Валенсия обрадовалась, услышав эти слова обещания –
– Я отправляюсь в путешествие, – выпалила она, хотя и понимала, что это не имеет смысла в контексте их разговора. – Это так, к теме возраста. Собираюсь в… – Здесь возникала еще одна трудность; она не могла сказать Джеймсу, что летит на самолете ради полета, чтобы преодолеть страх перед числом, ведь так? – Путешествие на день рождения. – Гениально. Совершенно нормальный поступок, вполне разумная причина.
– В самом деле? – оживился Джеймс; ее чудовищно неуклюжая попытка переключиться сработала.
– Да. Да. – Может быть, поболтать о путешествии и впрямь будет забавно, если при этом не думать о нем всерьез. Может быть, такой разговор даже придал бы ей смелости совершить путешествие в реальности.
– Куда едем?
– Я еще не решила. Составляю список возможных мест.
– Но это же потрясающе, – сказал он. Она почувствовала – или просто представила, – как он наклонился к телефону. – Вы молодец. – Его ободряющие слова пролетели по телефонным линиям солнечными лучами. Она даже зажмурилась от удовольствия.

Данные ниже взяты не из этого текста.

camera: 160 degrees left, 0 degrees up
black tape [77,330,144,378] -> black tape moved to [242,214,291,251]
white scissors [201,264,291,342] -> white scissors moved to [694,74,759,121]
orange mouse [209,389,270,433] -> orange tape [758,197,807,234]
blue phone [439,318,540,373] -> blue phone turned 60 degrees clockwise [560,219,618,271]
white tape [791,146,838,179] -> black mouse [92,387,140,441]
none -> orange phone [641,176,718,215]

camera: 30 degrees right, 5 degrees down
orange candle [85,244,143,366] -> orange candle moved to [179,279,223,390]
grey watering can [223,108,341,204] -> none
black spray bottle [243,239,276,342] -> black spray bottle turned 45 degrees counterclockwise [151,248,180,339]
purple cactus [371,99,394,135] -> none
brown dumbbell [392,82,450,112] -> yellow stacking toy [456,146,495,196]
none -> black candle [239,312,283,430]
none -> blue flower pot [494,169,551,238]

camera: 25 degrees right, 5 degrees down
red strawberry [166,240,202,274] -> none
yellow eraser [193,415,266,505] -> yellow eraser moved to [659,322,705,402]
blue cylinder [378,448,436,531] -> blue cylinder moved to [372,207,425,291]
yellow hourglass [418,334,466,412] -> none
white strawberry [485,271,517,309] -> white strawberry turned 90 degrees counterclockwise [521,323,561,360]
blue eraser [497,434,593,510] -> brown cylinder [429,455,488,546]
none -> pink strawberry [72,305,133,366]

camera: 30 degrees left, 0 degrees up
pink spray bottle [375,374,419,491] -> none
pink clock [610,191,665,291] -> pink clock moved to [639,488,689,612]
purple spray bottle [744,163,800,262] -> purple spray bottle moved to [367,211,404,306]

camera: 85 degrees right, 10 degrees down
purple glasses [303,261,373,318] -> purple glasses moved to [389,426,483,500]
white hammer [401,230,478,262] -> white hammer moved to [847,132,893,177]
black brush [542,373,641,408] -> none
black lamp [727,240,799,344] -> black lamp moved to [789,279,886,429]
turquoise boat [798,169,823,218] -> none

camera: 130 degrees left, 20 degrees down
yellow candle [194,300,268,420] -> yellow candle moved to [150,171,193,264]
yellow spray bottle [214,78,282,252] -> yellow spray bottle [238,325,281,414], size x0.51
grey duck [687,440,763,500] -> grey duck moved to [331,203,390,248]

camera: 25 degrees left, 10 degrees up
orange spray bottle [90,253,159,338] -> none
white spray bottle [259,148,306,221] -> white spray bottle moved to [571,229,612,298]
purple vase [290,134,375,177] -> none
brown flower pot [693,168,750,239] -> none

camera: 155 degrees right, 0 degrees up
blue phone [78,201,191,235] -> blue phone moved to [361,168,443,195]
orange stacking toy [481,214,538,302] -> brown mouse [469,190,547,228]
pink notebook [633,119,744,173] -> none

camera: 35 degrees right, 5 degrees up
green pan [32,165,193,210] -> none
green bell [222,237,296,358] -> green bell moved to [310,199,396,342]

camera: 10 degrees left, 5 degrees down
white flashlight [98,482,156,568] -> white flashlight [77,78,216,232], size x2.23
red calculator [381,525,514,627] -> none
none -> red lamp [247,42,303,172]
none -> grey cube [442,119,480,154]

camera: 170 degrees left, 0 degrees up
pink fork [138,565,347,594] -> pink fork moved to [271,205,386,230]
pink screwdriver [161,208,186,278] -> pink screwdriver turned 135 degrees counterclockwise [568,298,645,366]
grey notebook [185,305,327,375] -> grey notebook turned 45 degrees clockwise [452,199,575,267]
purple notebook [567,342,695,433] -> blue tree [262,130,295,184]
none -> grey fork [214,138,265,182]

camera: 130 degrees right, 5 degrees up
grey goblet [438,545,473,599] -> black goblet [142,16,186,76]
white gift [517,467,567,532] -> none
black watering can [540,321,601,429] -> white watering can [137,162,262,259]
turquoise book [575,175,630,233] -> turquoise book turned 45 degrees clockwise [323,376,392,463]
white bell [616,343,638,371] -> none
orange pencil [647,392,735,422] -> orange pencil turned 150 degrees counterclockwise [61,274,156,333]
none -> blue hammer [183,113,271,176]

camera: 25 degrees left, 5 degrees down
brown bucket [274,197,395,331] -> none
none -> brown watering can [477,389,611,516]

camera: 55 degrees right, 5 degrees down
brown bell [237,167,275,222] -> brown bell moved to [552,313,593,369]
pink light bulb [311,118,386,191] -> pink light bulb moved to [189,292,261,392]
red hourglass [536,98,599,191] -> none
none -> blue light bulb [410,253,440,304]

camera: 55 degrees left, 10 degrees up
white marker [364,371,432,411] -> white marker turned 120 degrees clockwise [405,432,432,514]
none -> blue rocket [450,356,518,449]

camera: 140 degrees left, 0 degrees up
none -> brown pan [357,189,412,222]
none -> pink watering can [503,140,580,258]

– Да уж. Есть предложения?
– Я подумаю. Может быть, тоже составлю список.
– Я никогда еще не летала на самолете. Я боюсь… – В этот момент она как будто слушала чужой разговор, слова просто текли, но произносил кто-то невидимый. – Боюсь летать. – Сгорая со стыда, она устремила взгляд вверх. Ну почему этот треклятый потолок не вспыхнет синим пламенем, когда это нужно?
– Моя мама тоже боится летать, – сказал Джеймс безразличным тоном, как будто это было не так уж важно, просто что-то такое, что бывает у людей, например веснушки или отвращение к какой-то еде. – Моего дядю хоронили в Торонто, и она добиралась туда двадцать семь часов, потому что отказалась садиться в самолет.